Here’s a SVG image so you can check it out. You can inspect it in the DOM inspector which will show you the elements and attributes we can manipulate with JS.
I drew it in Inkscape, but because it’s all XML-based we can adjust the colours and styles of the image dynamically in the browser.
A Quick Demo
I’ve put together a quick demo of the technique which shows a basic colourising of colour mapped images such as the one above.
Changing the colour of SVG images is a pretty simple feature which people use all the time in regular SVG operations. Generally this might be used to create a rollover effect or adjust the colour of a bar in a doughnut graph, but with this demo you can choose two colours and use them to colourise the entire SVG image.
How it works
I’ve used the colorbox library to perform colour modification operations on the input colours to generate highlights and shades, which correspond with the various key colours in the source image.

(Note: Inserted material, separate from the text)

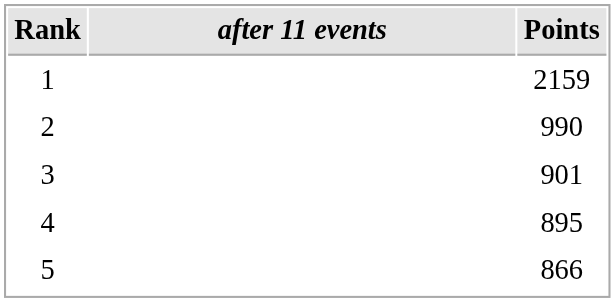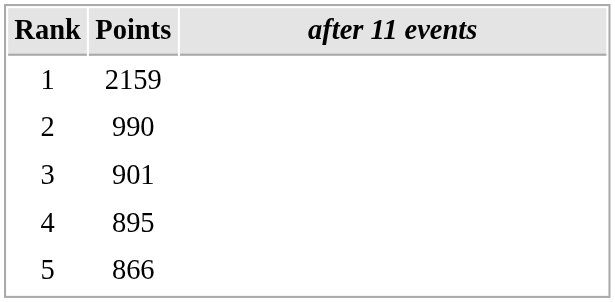columns swapped: after 11 events <-> Points
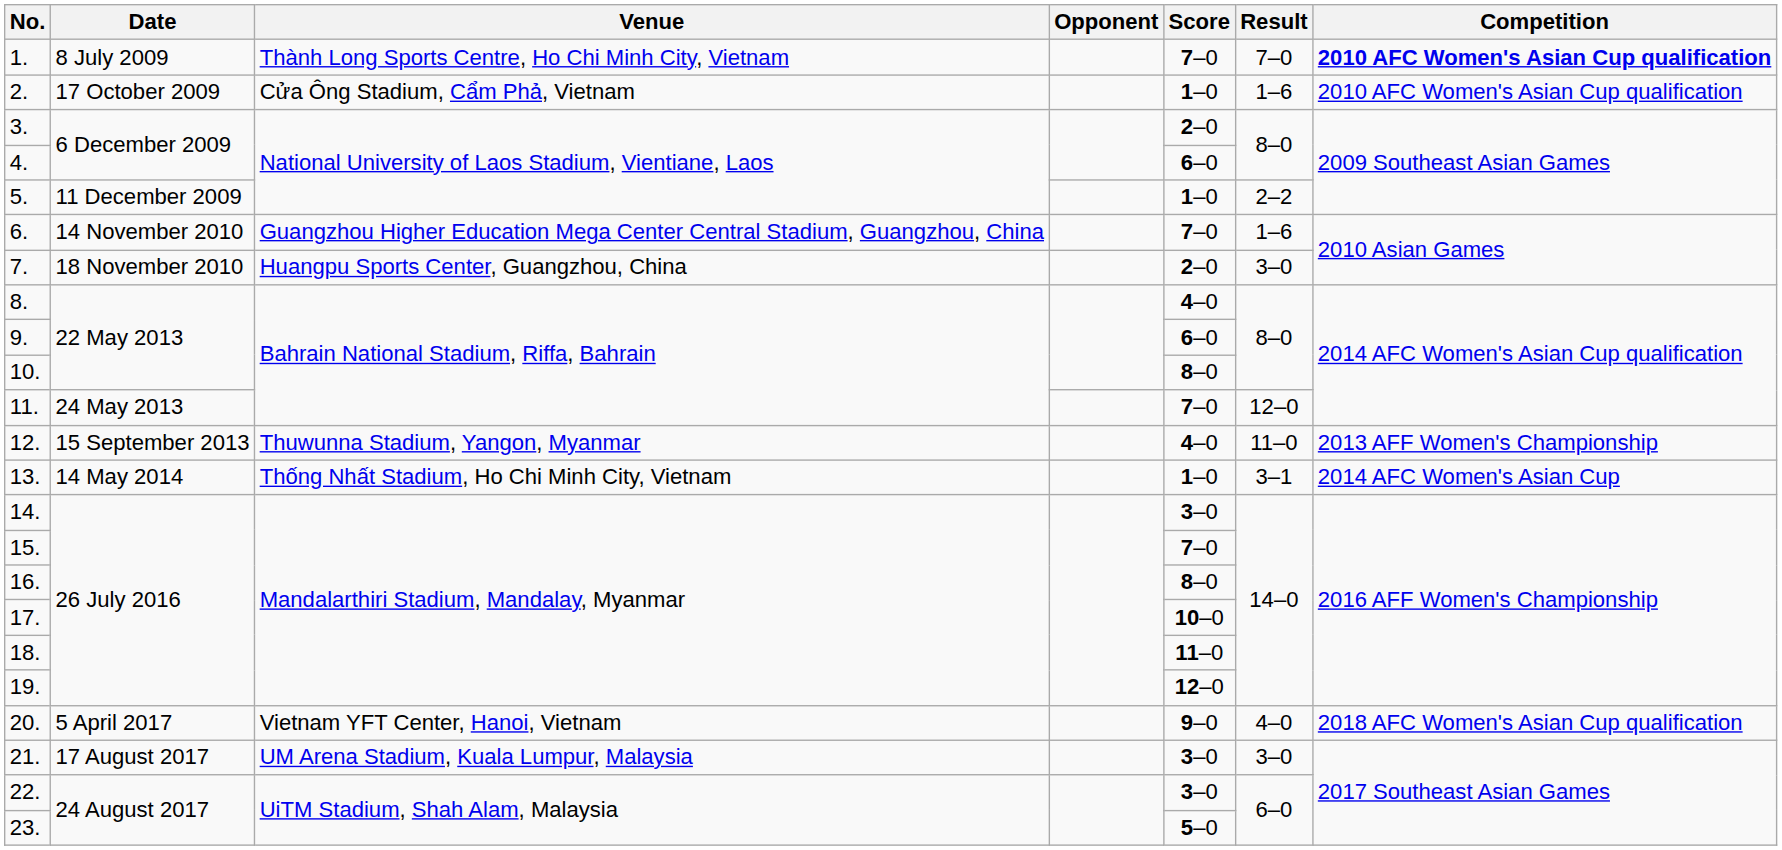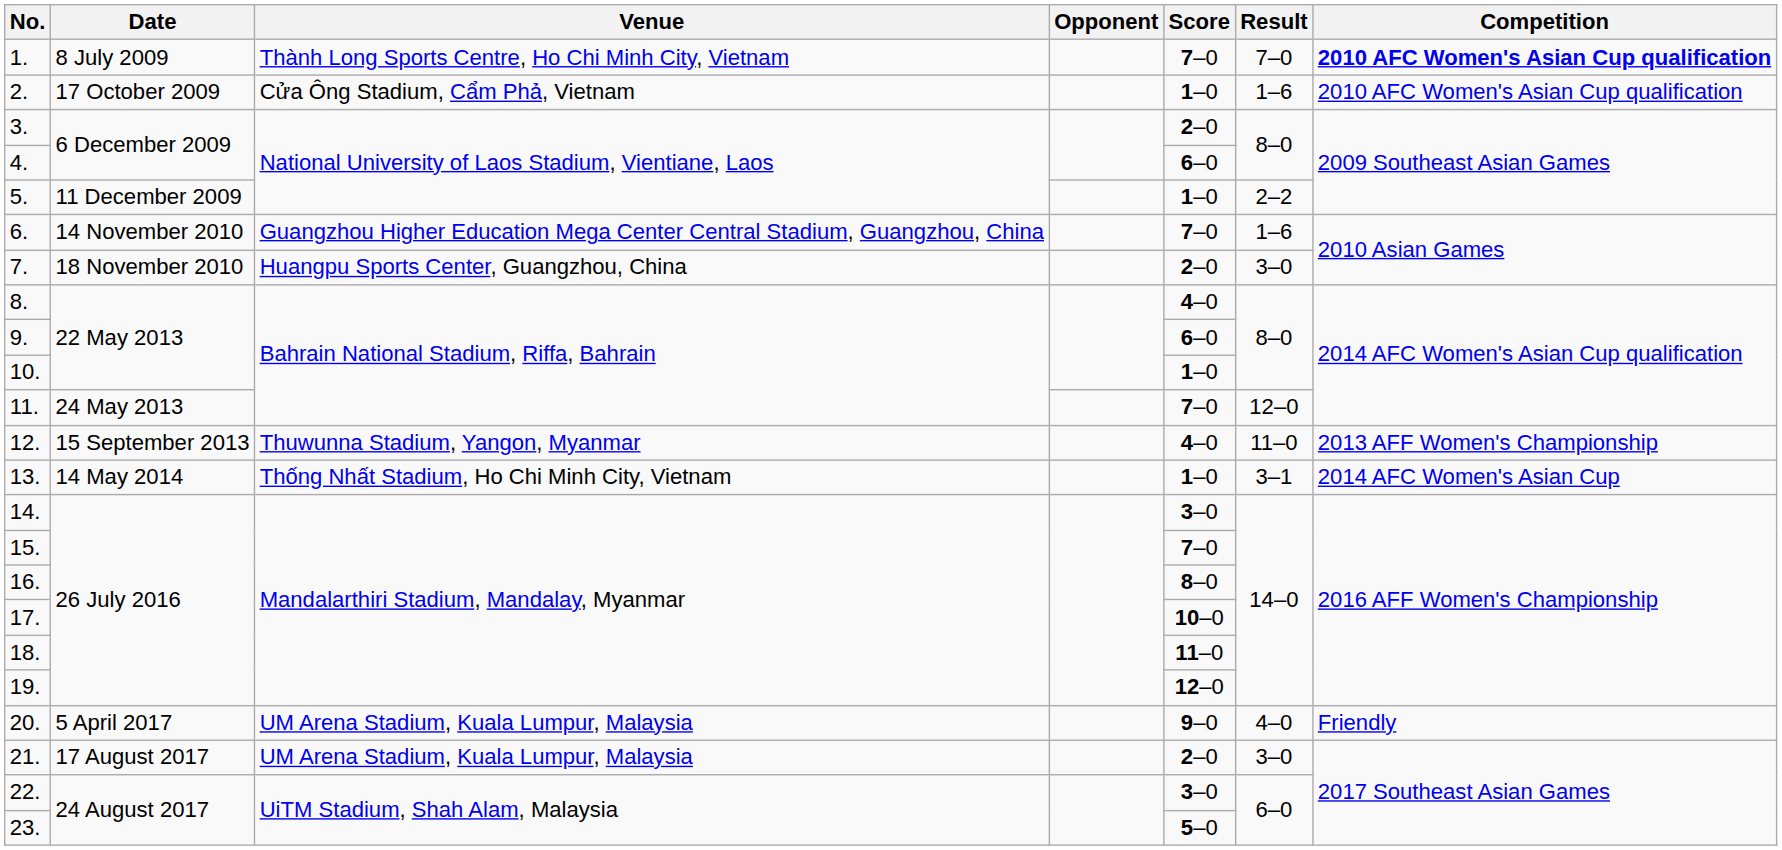10. | Score: 8–0 -> 1–0
20. | Venue: Vietnam YFT Center, Hanoi, Vietnam -> UM Arena Stadium, Kuala Lumpur, Malaysia
20. | Competition: 2018 AFC Women's Asian Cup qualification -> Friendly
21. | Score: 3–0 -> 2–0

I’ve then performed a basic string search and replace on the targeted colours to make the changes to the image so it uses the colours you’ve chosen rather than the original colourmap. This something that could very nicely be done with jQuery selectors for instance, but isn’t something I’ve had time to do yet.
The demo also has a game time feature, which performs further colour modifications based on the in-game “hour” of the day. So for instance at midnight the colours you originally chose would be heavily desaturated and tinted with a blue colour to simulate night time. In the evening, sunset adjusts the colours to add oranges and reds before fading into night.
The final feature of the demo is a little logic which flicks lights on and off once it gets dark, and alternates neon signs on and off at intervals.
SVG tends to be a little slow in select browsers, and especially so with complex images which you can probably see in the demo. While this might be okay when you’re just displaying a static image, it becomes totally unacceptable in high-performance situations where you need to draw it sixty times per second.
We can get around this issue by pre-drawing the SVG images to another Canvas object (not pictured). This off-screen Canvas holds a bitmap representation of the image and consequently renders to our game canvas much faster because the heavy lifting has already been done.
We can take this a step further and render all the variations of a particular image if we have enough memory, resulting in a long initial load but a fast game once it’s done.
As a side note, using this method triggers additional security precautions in the browser which may prevent you from performing some game-related tasks.
Where from here?
Ultimately I’d like to implement this in my game engine and procedurally generate complex game worlds, but for now this is just a concept.
I’ve also been playing with transforming textures and applying them to objects within the SVG environment as a sort of 2D texture mapping, but I’m not especially happy with the results so I think I’m going to stick with vector graphics for now.
Anyway, if you like the idea you should totally have a play and see what you can come up with. You can also check out my code on GitHub if you’d like to see exactly what I’ve done.